● Passage shown:

Primary VS Standby LANs

After reading through"Managing MC/ServiceGuard" , I'm confused as to whether the Primary and Standby LAN segments are differing subnets and how the relocatable addresses could swap to the Standby if it were a different subnet. Can someone offer any clarification?

Thanks in advance.
4 REPLIES 4
Michael Elleby III_1
Trusted Contributor

Re: Primary VS Standby LANs

Tom-

The way I understand it, the Primary and Standby LAN segments should be differing subnets based on a failure on the lan where the Primary Lan segment exists.

If a router goes down, or the network (subnet) becomes unavailable for any reason, then the Standby lan which is on a different subnet would then take command... In this way, you eliminate single point of failure of the network in your SG cluster..

It's funny though, since most of the environments that I have worked in have maintained both their primary and secondary lan on the same subnet, with only using a differing subnet or private lan for the heartbeat functionality..

Just my $.02 worth..

Mike-
Knowledge Is Power
Christopher McCray_1
Honored Contributor
Solution

Re: Primary VS Standby LANs

Hello,

To have a standby LAN, it MUST be on the same subnet as the primary you wish to back up.

When you first issue the cmquerycl command for the cluster, the possible standby LANs will be identified and for which primary it will backup. If you do not have it on the same subnet, the output will display this in your cluster.ascii file and issue a warning for this.

● Activities:
**a.** Do these statements agree with the thread on primary and standby LANs? Answer yes or no for each, quoting the words that decide it.
(i) The second reply says a standby LAN has to share a subnet with the primary it backs up.
(ii) The first reply says most environments its writer worked in put the primary and secondary LAN on different subnets.
(iii) The cmquerycl command identifies the possible standby LANs.
**b.** Pick up the thread on primary and standby LANs after its last sentence and keep writing.
The entries that come next are separate material, apart from the thread on primary and standby LANs.

● Provided information:
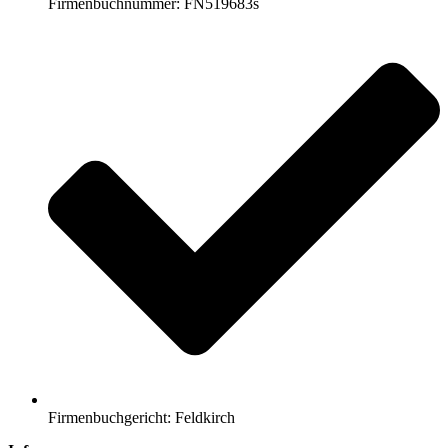
Firmenbuchnummer: FN519683s
Firmenbuchgericht: Feldkirch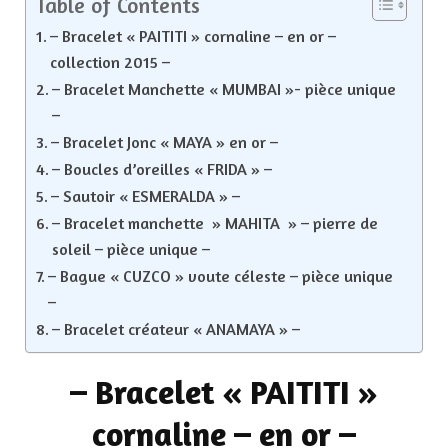
Table of Contents
– Bracelet « PAITITI » cornaline – en or –
collection 2015 –
– Bracelet Manchette « MUMBAI »- pièce unique
–
– Bracelet Jonc « MAYA » en or –
– Boucles d’oreilles « FRIDA » –
– Sautoir « ESMERALDA » –
– Bracelet manchette » MAHITA » – pierre de
soleil – pièce unique –
– Bague « CUZCO » voute céleste – pièce unique
–
– Bracelet créateur « ANAMAYA » –
–
Bracelet « PAITITI »
cornaline – en or –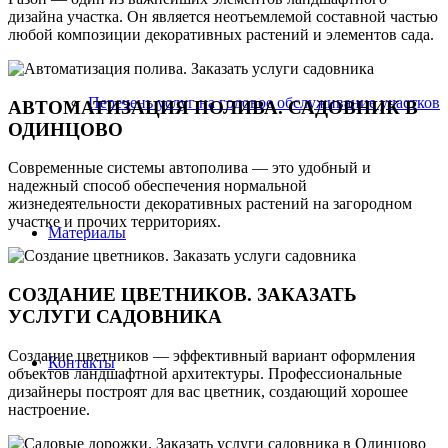
дизайна участка. Он является неотъемлемой составной частью
любой композиции декоративных растений и элементов сада.
Перечень услуг на годовое обслуживание участков
АВТОМАТИЗАЦИЯ ПОЛИВА. САДОВНИК В
ОДИНЦОВО
Современные системы автополива — это удобный и
надежный способ обеспечения нормальной
жизнедеятельности декоративных растений на загородном
участке и прочих территориях.
Материалы
СОЗДАНИЕ ЦВЕТНИКОВ. ЗАКАЗАТЬ
УСЛУГИ САДОВНИКА
Создание цветников — эффективный вариант оформления
Контакты
объектов ландшафтной архитектуры. Профессиональные
дизайнеры построят для вас цветник, создающий хорошее
настроение.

● Responses to the exercise:
**a.**
(i) Yes: "To have a standby LAN, it MUST be on the same subnet as the primary you wish to back up."
(ii) No: "have maintained both their primary and secondary lan on the same subnet"
(iii) Yes: "the possible standby LANs will be identified and for which primary it will backup"

**b.**
Hope this helps

Chris
It wasn't me!!!!
Tom Jameson
Advisor

Re: Primary VS Standby LANs

Many thanks for the swift replies!

Now I can go forward with my data center setup.
Misa
Frequent Advisor

Re: Primary VS Standby LANs

Same subnet, BUT it's better if the primary and secondary are on different network gear. Fewer single points of failure that way. I think that's the point they're trying to make in that illustration, which I agree is not the clearest.

For example, say that you'll be using lan0 and lan1 on each of your two cluster hosts as the primary and secondary.

Plug lan0 on each host into core router A, and plug lan1 on each host into core router B. That way, when someone accidentally yanks the power on core A (not that it would ever happen! ;), your networking isn't all knocked out and can fail to core B.

By the way, if you haven't taken the class, this is IMO a worthwhile one. Having play hardware seemed to crystallize the theoretical.